On Appeal from the 263rd Court

Harris County, Texas

Trial Court Case No. 1204628

 

MEMORANDUM OPINION

Appellant, Toddrick Brown, entered a plea of guilty for the felony offense of burglary of a habitation, see Tex. Penal Code. Ann. § 30.02 (Vernon 2003), and the trial court deferred adjudication of guilt and placed appellant on five years’ community supervision and a $400 fine.  The State later moved to adjudicate guilt based on several alleged violations of the conditions of appellant’s community supervision.  The trial court found the allegations of the State’s motion to be true, adjudicated appellant guilty, and assessed appellant’s punishment at five years’ confinement and a $400 fine. 

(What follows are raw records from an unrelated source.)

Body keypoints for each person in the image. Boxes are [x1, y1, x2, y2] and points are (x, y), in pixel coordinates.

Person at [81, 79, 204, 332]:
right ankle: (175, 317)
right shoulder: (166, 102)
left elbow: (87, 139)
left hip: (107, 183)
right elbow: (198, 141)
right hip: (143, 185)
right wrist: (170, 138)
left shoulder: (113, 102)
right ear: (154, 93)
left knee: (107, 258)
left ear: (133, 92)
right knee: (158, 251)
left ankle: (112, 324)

In appellant’s sole point of error, appellant contends that the court’s assessment of five years’ confinement violates the Eighth Amendment of the United States Constitution because the term is disproportionate to the crime committed by appellant. We affirm.

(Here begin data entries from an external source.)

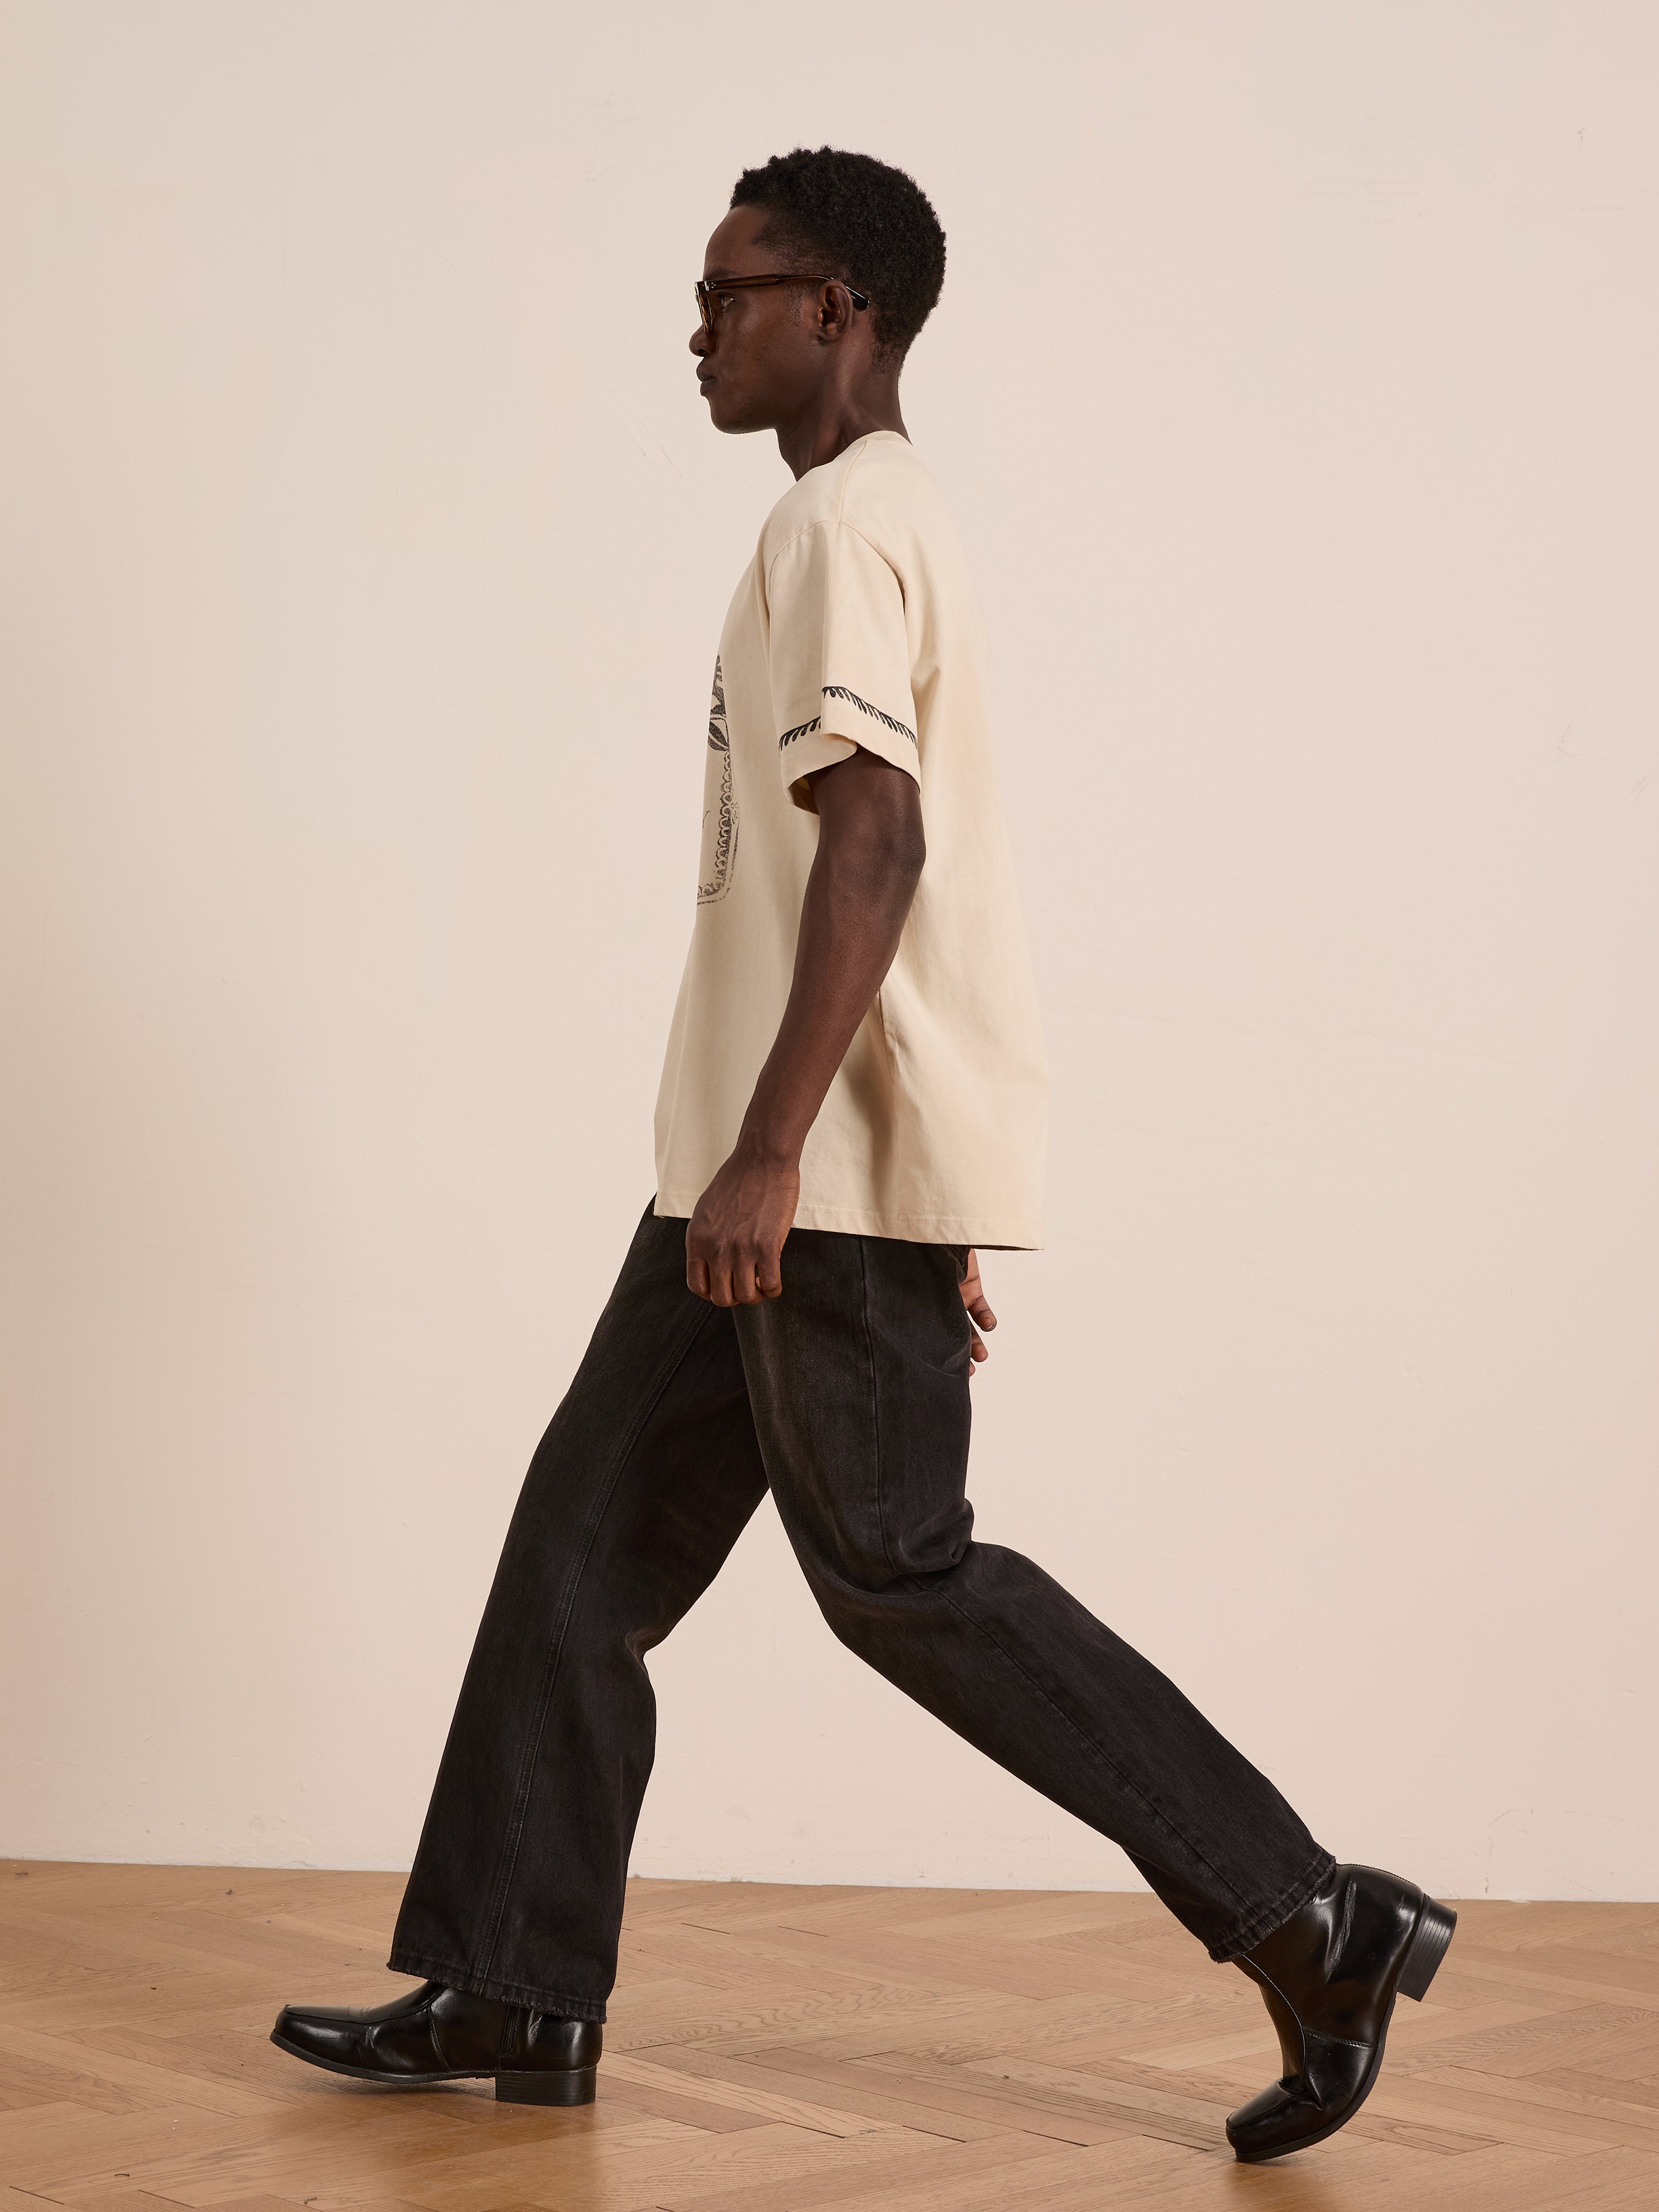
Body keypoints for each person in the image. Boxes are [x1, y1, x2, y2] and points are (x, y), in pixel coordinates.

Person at [271, 146, 1453, 2163]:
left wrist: (792, 1151)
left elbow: (879, 846)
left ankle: (1310, 1915)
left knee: (898, 1572)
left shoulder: (843, 525)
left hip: (778, 1173)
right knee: (577, 1556)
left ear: (841, 311)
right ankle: (514, 1979)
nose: (700, 329)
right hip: (756, 1178)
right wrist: (842, 1164)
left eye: (732, 292)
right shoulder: (862, 520)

CRUEL AND UNUSUAL PUNISHMENT

Appellant argues that his punishment was so disproportionate to his crimes that it constituted cruel and unusual punishment under the Eighth Amendment.  To preserve for appellate review a complaint that a sentence is grossly disproportionate, constituting cruel and unusual punishment, a defendant must present to the trial court a timely request, objection, or motion stating the specific grounds for the ruling desired.  See Tex. R. App. P. 33.1(a); Rhoades v. State, 934 S.W.2d 113, 119–20 (Tex. Crim. App. 1996).  Here, there is no record that after the trial court announced its sentence at the punishment stage, appellant made an objection to the trial court about the punishment assessed or that he asserted his claim under the Eighth Amendment.  In addition, appellant did not move for a new trial.  Accordingly, we hold that appellant has waived his cruel-and-unusual- punishment complaint.  See Ladd v. State, 3 S.W.3d 547, 564 (Tex. Crim. App. 1999) (concluding that defendant did not preserve cruel and unusual punishment complaint for appellate review because he failed to object to sentence).

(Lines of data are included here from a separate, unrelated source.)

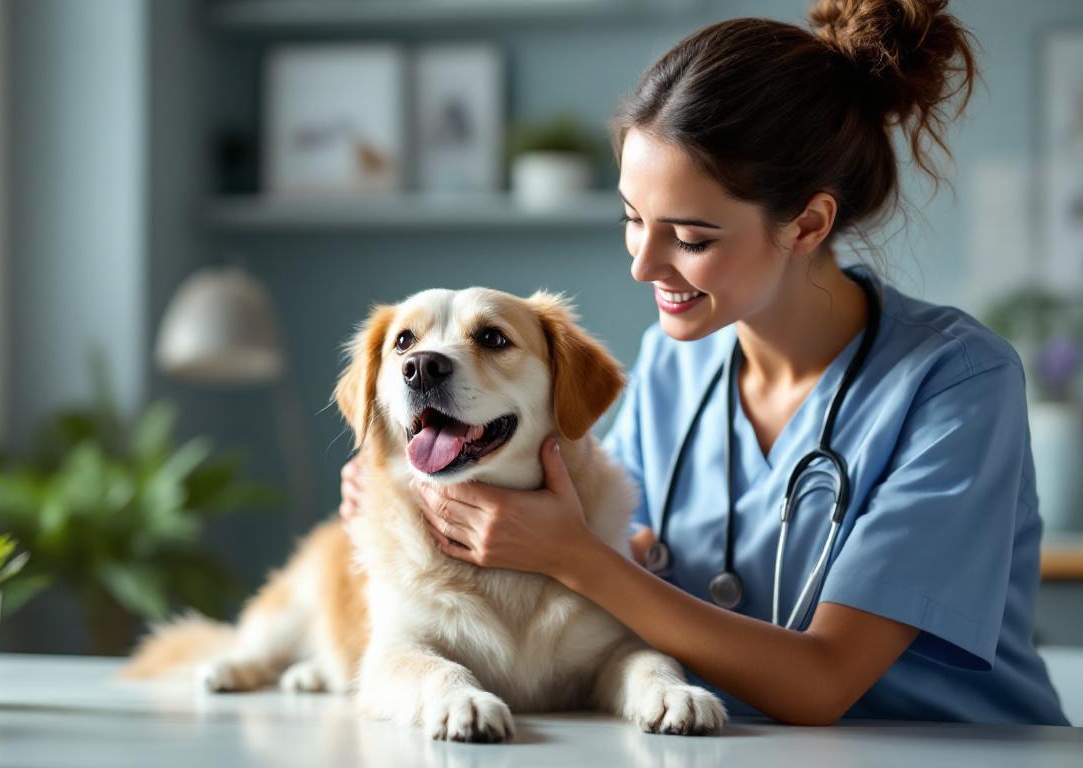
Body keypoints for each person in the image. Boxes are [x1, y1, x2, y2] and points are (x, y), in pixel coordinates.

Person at [339, 0, 1069, 726]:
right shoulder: (674, 368)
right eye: (633, 220)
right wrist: (416, 494)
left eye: (689, 237)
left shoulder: (957, 383)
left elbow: (821, 683)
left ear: (808, 224)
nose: (644, 264)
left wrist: (575, 556)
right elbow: (615, 543)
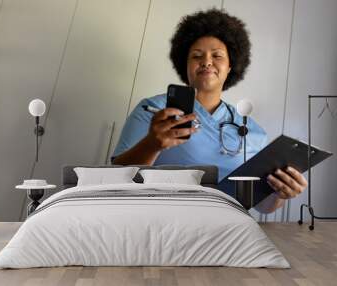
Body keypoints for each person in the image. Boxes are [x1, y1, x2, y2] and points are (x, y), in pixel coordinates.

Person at [111, 9, 307, 213]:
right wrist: (152, 144)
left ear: (231, 65)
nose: (206, 61)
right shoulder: (153, 109)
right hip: (162, 222)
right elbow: (117, 176)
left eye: (217, 55)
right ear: (184, 65)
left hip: (226, 230)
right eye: (197, 56)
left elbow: (262, 205)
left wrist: (280, 193)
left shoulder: (253, 131)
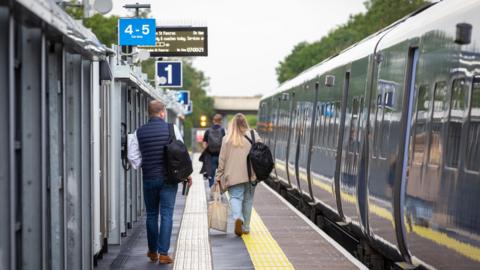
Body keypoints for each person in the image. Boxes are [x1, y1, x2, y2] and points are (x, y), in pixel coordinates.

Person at [137, 100, 192, 264]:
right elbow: (181, 153)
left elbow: (134, 158)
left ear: (149, 113)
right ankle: (163, 254)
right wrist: (187, 174)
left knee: (152, 215)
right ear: (162, 113)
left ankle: (152, 252)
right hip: (169, 178)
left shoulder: (139, 132)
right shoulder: (172, 128)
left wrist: (146, 164)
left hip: (149, 178)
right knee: (167, 214)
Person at [215, 113, 260, 236]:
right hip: (251, 174)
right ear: (245, 123)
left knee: (235, 198)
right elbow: (261, 152)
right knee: (248, 200)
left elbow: (222, 160)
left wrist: (218, 175)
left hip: (232, 175)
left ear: (232, 124)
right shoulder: (253, 135)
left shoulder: (227, 138)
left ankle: (238, 218)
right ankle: (245, 227)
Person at [203, 114, 225, 187]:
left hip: (211, 155)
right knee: (221, 173)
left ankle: (212, 188)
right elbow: (225, 143)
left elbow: (204, 143)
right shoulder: (222, 130)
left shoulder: (208, 130)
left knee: (211, 173)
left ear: (213, 121)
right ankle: (220, 189)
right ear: (221, 121)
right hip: (220, 156)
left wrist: (206, 151)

Accordingly, we overrule appellant’s sole point of error.

CONCLUSION

We affirm the judgment of the trial court.

 

                                                                   Sherry Radack

                                                                   Chief Justice

 

Panel consists of Chief Justice Radack and Justices Massengale and Mirabal.[1]

 

Do not publish.  Tex. R. App. P. 47.2(b).



[1]               The Honorable Margaret Garner Mirabal, Senior Justice, Court of Appeals for the First District of Texas, participating by assignment.